*** Begin section ***

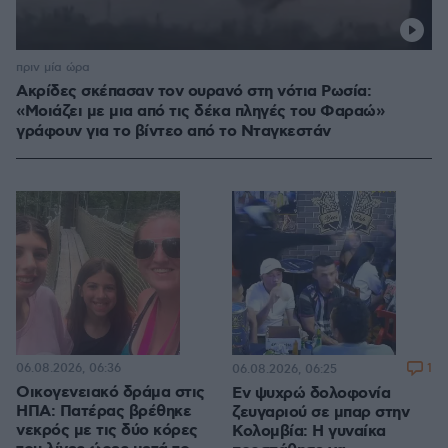
πριν μία ώρα
Ακρίδες σκέπασαν τον ουρανό στη νότια Ρωσία:
«Μοιάζει με μια από τις δέκα πληγές του Φαραώ»
γράφουν για το βίντεο από το Νταγκεστάν
06.08.2026, 06:36
1
06.08.2026, 06:25
Οικογενειακό δράμα στις
Εν ψυχρώ δολοφονία
ΗΠΑ: Πατέρας βρέθηκε
ζευγαριού σε μπαρ στην
νεκρός με τις δύο κόρες
Κολομβία: Η γυναίκα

*** End section ***

▸ **YOUR ASSIGNMENT**
An exact transcript of the listing is needed, free of pictures.

▸ **OUTPUT BELOW**
πριν μία ώρα
Ακρίδες σκέπασαν τον ουρανό στη νότια Ρωσία:
«Μοιάζει με μια από τις δέκα πληγές του Φαραώ»
γράφουν για το βίντεο από το Νταγκεστάν
06.08.2026, 06:36
1
06.08.2026, 06:25
Οικογενειακό δράμα στις
Εν ψυχρώ δολοφονία
ΗΠΑ: Πατέρας βρέθηκε
ζευγαριού σε μπαρ στην
νεκρός με τις δύο κόρες
Κολομβία: Η γυναίκα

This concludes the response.